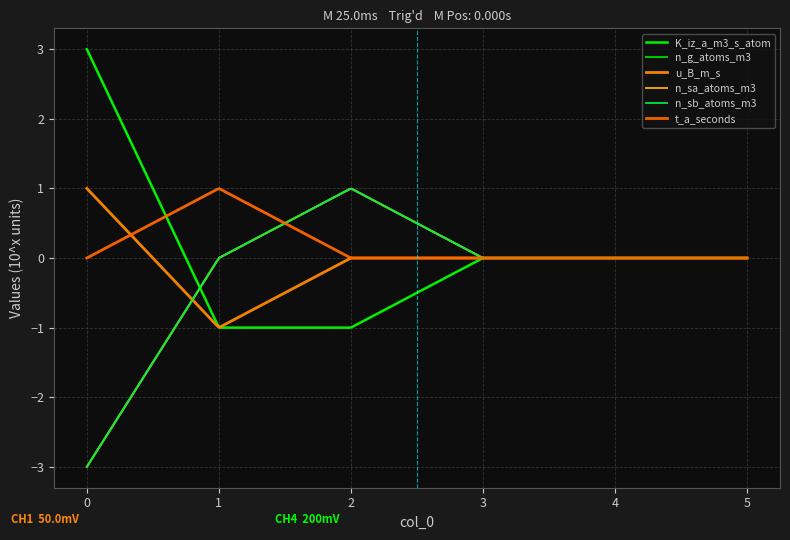

Is this an area chart (filled region under the line)?

No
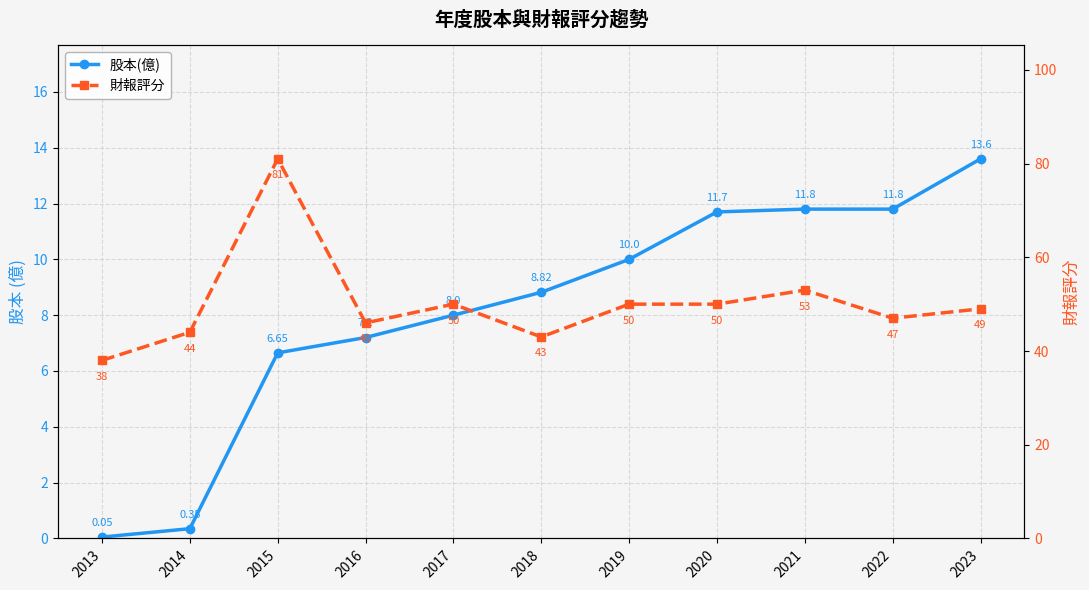

Reading right to left, extract all data points from this chart.

股本(億): 2023=13.6	2022=11.8	2021=11.8	2020=11.7	2019=10.0	2018=8.8	2017=8.0	2016=7.2	2015=6.7	2014=0.3	2013=0.1
財報評分: 2023=49.0	2022=47.0	2021=53.0	2020=50.0	2019=50.0	2018=43.0	2017=50.0	2016=46.0	2015=81.0	2014=44.0	2013=38.0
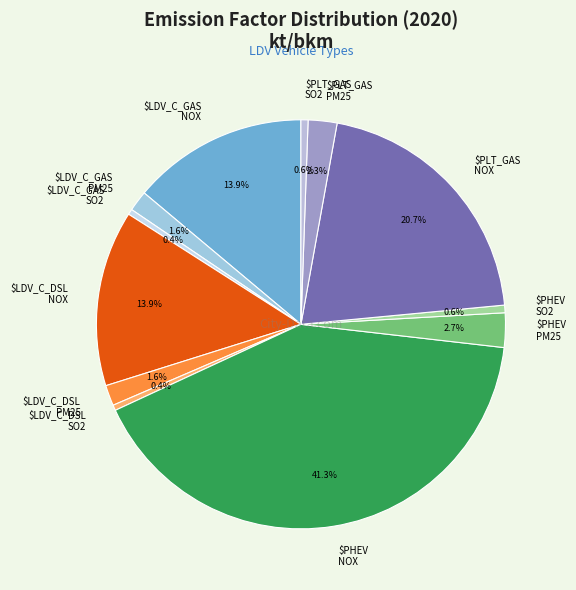

To the nearest percent, what is the average slice percentage?

8%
* * * * *
§ **Problem**
Extract the text of all three items above verbatim, leaving out the pictures.

§ **Response**
Is this an area chart (filled region under the line)?

No

Reading right to left, extract all data points from this chart.

股本(億): 2023=13.6	2022=11.8	2021=11.8	2020=11.7	2019=10.0	2018=8.8	2017=8.0	2016=7.2	2015=6.7	2014=0.3	2013=0.1
財報評分: 2023=49.0	2022=47.0	2021=53.0	2020=50.0	2019=50.0	2018=43.0	2017=50.0	2016=46.0	2015=81.0	2014=44.0	2013=38.0

To the nearest percent, what is the average slice percentage?

8%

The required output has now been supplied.